7. Most screen printing suppliers have their own brand name of emulsion...these are good emulsions and very reasonably priced...for example...I can get a gallon of PS1 from Reece for about $50...but look around...I use Ulano QX1, great emulsion, dries fast and I only pay $55/gal.
8. Sorry no help either....I refuse to use laser printers or any type of vellum....I use an Epson 3000 inkjet and accumark films...11x17 films are $72 for 100 sheets....
Good luck and hope I could be of some help
Kros
1. OneStroke Inks is a quality ink that is pre-mixed with additives for printing on nylon and like substrates. There is also Nylo-Bond, made by Union Ink which is an additive you add yourself to any plastisol ink to make it "bond" to nylon.
Mesh count I would say stay in the 190s and above to get a nice crisp print. When using Nylo-bond, the ink gets thin and runny....a low mesh count will end in a big mess.
2. You will probably hear 20-30 different amounts for off contact...I use the old "Nickle" distance...and works great for almost everything I print.
3. Unless this is all just for fun....don't even waste time with guessing old mesh counts....buy new screens and keep them marked for accurate screen choice. The prices of aluminum framed screens has really came down in the last few years, and they are stretched nice and tight...very little chance of Moray from improper stretching....Try suppliers like Reece, or Graphic Solutions.
4. Thats a hard one to answer...too many varibles....If you stretch your own screens...and they are "looser" than the bought screens...you could end up with a heavier deposit of emulsion due to lack of tension...this would require a longer "burn" time in most cases...I have learned the hard way..that if I am going to test something....the test objects have to match the final objects...(dont test a race track in a VW bug, then race that track in a Viper)
Another suggestion would be...use capilary films instead of liquid emulsion...that way you know that each screen has an accurate "coat of emulsion"
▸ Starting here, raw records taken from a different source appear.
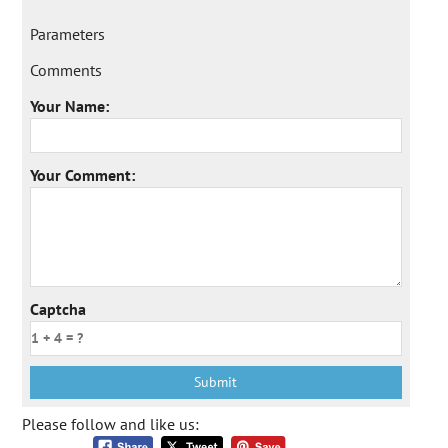
Parameters
Comments
Your Name:
Your Comment:
Captcha
Please follow and like us: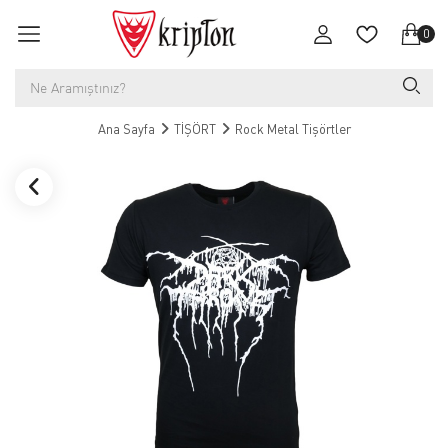
0
Ana Sayfa
TİŞÖRT
Rock Metal Tişörtler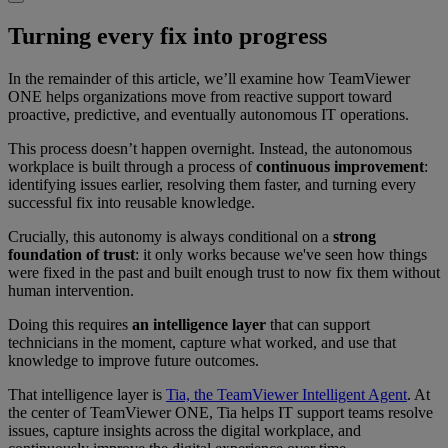
Turning every fix into progress
In the remainder of this article, we’ll examine how TeamViewer
ONE helps organizations move from reactive support toward
proactive, predictive, and eventually autonomous IT operations.
This process doesn’t happen overnight. Instead, the autonomous
workplace is built through a process of
continuous improvement
:
identifying issues earlier, resolving them faster, and turning every
successful fix into reusable knowledge.
Crucially, this autonomy is always conditional on a
strong
foundation of trust
: it only works because we've seen how things
were fixed in the past and built enough trust to now fix them without
human intervention.
Doing this requires
an intelligence layer
that can support
technicians in the moment, capture what worked, and use that
knowledge to improve future outcomes.
That intelligence layer is
Tia, the TeamViewer Intelligent Agent
. At
the center of TeamViewer ONE, Tia helps IT support teams resolve
issues, capture insights across the digital workplace, and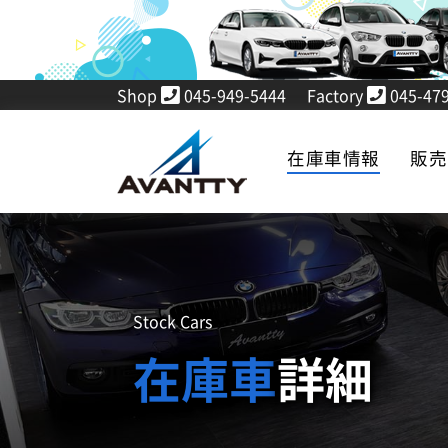
Shop
045-949-5444
Factory
045-479
在庫車情報
販
Stock Cars
在庫車
詳細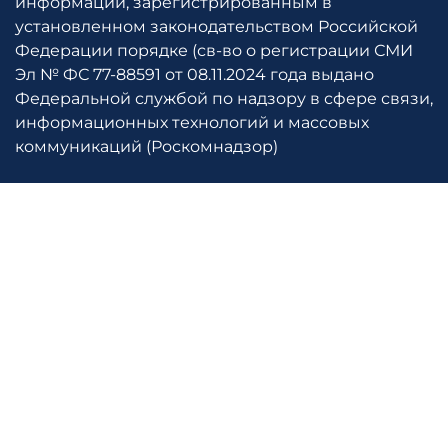
информации, зарегистрированным в
установленном законодательством Российской
Федерации порядке (св-во о регистрации СМИ
Эл № ФС 77-88591 от 08.11.2024 года выдано
Федеральной службой по надзору в сфере связи,
информационных технологий и массовых
коммуникаций (Роскомнадзор)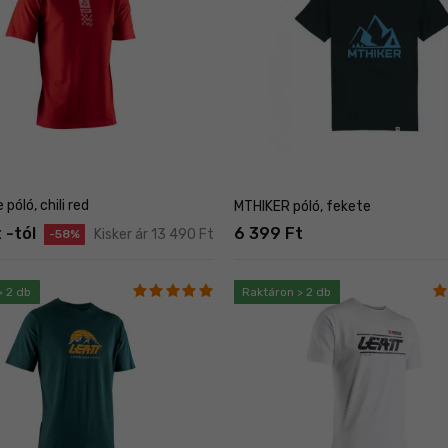
póló, chili red
MTHIKER póló, fekete
 -tól
6 399 Ft
Kisker ár 13 490 Ft
-58%
> 2 db
Raktáron > 2 db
5. This again depends on you exposure unit or method...I use Beamed Black Light so there is no difference in time for my exposures between white or yellow mesh...Do not know what to tell you for this one...
6. Old emulsion is a hit or miss...I would not use any emulsion older than 1 year....It might coat and burn just fine...but when you go to reclaim your screens, there is a chance it will never come out of the mesh...gets locked up....
7. Most screen printing suppliers have their own brand name of emulsion...these are good emulsions and very reasonably priced...for example...I can get a gallon of PS1 from Reece for about $50...but look around...I use Ulano QX1, great emulsion, dries fast and I only pay $55/gal.
8. Sorry no help either....I refuse to use laser printers or any type of vellum....I use an Epson 3000 inkjet and accumark films...11x17 films are $72 for 100 sheets....
Good luck and hope I could be of some help
Kros
I really hate long posts like this.... Takes me 10 minutes to read them only to say ...... OUT SOURCE!
Find someone to print what you want and the quiz them on what equipment to use.
Printing on Nylon is not the funnest thing to do.
Find someone to print what you want and the quiz them on what equipment to use.
Printing on Nylon is not the funnest thing to do.
.... I can give you my opinion but I can't tell you if it's right or not.